He did not see the stovepipe that rose out of the ground in front of him, nor did he see the little ridgelike lifting of the earth adjacent to the stovepipe.
Bear Paw saw the pipe, however, and to evade it attempted to cross the small elevation. Intelligent horse though he was, how was he to know that elevation was not solid earth?
The black charger was in for a surprise. It was sprung with demoralizing suddenness.
Two strides carried Bear Paw over the high point of the ridge; a third stride brought a crash under his rear hoofs, and the after part of his body slumped downward.
A startled yell, seemingly coming out of the very earth, smote on the scout’s ears.
Caught at a disadvantage by the accident, Buffalo Bill was thrown backward out of his saddle and clear of the struggling horse.
Bear Paw’s front hoofs were on solid ground and, with a prodigious effort, he saved himself from sinking and clambered to safety beyond the deceptive ridge.

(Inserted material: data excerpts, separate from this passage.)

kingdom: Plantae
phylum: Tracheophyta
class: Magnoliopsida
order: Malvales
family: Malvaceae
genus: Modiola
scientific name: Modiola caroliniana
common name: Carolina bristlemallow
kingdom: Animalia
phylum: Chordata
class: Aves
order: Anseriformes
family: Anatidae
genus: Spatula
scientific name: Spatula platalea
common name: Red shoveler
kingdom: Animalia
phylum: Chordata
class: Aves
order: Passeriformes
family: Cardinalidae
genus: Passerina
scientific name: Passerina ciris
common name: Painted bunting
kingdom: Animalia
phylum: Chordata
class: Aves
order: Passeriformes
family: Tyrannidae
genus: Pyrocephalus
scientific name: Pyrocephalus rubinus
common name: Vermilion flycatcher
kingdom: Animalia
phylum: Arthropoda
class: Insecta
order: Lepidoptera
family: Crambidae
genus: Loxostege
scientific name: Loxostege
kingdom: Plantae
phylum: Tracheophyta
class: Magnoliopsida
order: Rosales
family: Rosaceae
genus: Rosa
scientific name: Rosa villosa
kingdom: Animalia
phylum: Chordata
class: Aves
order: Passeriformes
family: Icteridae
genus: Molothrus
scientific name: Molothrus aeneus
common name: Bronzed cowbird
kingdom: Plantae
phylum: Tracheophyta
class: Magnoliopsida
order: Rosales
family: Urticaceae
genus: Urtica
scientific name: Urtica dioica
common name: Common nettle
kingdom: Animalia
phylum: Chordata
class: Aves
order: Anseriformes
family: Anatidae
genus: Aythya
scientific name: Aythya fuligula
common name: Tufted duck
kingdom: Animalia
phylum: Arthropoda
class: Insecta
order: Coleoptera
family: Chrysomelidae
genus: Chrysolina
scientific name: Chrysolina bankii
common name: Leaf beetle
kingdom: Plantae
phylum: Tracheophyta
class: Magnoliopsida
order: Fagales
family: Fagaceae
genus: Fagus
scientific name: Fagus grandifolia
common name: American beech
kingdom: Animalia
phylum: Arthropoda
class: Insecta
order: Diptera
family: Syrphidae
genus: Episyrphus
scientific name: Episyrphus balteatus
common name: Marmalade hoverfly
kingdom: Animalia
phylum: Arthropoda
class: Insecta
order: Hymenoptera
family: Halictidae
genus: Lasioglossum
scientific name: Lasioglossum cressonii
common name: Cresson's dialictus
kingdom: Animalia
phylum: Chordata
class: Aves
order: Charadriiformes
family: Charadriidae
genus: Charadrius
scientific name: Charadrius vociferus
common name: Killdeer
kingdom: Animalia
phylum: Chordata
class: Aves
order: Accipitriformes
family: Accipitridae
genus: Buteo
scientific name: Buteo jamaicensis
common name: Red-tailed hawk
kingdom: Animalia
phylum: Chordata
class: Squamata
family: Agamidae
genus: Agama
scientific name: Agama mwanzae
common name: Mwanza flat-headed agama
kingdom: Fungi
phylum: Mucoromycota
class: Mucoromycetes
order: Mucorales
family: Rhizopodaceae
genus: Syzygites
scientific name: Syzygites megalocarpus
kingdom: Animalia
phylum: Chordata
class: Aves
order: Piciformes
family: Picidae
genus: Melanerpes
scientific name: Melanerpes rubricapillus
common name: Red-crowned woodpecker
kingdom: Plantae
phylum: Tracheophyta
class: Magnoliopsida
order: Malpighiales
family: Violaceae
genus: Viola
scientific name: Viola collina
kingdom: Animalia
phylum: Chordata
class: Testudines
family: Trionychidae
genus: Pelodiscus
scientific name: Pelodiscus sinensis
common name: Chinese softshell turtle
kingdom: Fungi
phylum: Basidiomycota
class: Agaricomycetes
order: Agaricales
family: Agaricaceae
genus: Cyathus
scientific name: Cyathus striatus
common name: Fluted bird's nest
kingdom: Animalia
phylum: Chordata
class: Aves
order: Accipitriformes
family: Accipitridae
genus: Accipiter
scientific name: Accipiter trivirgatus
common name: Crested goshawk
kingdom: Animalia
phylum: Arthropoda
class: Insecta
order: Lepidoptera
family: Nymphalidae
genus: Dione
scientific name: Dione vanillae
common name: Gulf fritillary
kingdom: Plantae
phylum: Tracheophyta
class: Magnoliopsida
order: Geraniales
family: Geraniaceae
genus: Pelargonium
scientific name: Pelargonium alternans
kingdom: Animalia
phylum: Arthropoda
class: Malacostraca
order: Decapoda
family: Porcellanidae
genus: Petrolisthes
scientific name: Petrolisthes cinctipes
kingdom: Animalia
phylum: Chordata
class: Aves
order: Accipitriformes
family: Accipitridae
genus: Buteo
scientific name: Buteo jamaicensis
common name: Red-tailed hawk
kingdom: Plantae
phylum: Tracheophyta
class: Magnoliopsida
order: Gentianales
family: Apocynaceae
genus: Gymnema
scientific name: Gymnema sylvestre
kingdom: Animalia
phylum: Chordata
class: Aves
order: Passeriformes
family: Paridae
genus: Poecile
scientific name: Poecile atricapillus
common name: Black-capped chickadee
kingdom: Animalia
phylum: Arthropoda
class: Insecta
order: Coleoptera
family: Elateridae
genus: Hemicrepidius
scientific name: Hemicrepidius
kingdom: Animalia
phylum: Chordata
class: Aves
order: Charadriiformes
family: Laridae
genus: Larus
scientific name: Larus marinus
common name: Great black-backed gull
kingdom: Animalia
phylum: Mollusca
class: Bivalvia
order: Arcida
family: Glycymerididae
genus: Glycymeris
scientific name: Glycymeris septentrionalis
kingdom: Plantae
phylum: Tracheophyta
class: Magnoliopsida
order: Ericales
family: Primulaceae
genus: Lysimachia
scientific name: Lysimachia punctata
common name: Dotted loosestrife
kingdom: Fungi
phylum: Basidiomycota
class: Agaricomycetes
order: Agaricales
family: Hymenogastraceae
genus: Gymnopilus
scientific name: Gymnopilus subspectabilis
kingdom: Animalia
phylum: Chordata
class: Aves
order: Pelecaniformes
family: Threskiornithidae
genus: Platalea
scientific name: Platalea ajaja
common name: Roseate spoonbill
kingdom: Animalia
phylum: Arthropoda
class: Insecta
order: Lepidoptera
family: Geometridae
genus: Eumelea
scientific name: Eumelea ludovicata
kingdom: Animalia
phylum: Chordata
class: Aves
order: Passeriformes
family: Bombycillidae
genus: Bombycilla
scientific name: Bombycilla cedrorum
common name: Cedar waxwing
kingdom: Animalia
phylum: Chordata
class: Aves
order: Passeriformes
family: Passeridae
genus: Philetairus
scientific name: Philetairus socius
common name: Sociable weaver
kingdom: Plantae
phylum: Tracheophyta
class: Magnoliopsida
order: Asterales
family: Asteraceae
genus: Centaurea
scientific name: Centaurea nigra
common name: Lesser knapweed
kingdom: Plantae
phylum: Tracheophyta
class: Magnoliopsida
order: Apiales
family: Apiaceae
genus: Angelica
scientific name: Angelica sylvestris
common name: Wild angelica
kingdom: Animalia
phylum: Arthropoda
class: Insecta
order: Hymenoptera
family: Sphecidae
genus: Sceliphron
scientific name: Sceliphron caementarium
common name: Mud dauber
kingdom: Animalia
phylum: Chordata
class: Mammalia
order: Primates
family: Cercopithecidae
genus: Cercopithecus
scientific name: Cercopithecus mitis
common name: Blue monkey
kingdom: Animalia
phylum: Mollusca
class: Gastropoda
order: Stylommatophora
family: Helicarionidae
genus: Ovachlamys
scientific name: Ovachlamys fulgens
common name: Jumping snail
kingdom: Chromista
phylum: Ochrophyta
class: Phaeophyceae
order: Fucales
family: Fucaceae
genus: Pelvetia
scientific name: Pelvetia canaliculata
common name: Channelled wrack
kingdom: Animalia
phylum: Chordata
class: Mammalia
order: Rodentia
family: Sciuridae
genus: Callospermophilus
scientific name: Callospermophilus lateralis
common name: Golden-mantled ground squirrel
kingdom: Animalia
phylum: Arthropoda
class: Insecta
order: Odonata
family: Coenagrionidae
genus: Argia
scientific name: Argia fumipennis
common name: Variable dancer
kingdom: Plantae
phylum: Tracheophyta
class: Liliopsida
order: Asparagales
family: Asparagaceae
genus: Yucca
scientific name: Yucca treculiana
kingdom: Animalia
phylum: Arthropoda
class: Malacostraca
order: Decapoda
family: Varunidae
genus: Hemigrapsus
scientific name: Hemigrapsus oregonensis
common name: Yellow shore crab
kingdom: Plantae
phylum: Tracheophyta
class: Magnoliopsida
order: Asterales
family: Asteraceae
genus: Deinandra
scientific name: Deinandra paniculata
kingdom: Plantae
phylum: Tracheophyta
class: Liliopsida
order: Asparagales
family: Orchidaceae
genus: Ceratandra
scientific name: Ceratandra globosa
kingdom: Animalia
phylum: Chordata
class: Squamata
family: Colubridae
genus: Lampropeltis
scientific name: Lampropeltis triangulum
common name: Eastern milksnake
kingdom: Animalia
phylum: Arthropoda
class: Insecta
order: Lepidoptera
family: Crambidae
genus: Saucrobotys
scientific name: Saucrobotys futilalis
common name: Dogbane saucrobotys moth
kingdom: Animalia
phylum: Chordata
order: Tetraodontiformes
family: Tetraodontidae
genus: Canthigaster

But the scout dropped through the breach, grabbed at a log rafter, missed it, and fell in a huddle for a distance of ten feet.
He brought up on all fours, jarred through and through and blinking in a cloud of dust and a flood of lamplight. A clutter of dirt and broken poles lay around him.
The transformation from an easy gallop over the cool, open plain to this underground hole with its light and dust, had been so abrupt that the scout was taken at a loss.
But he was not the only one taken at a loss. In front of him, as the flurry of dust was wafted aside, he saw a strapping figure in hickory shirt, homespun trousers and cowhide boots—a figure topped with a mop of red hair, under which was a lean, leathery face.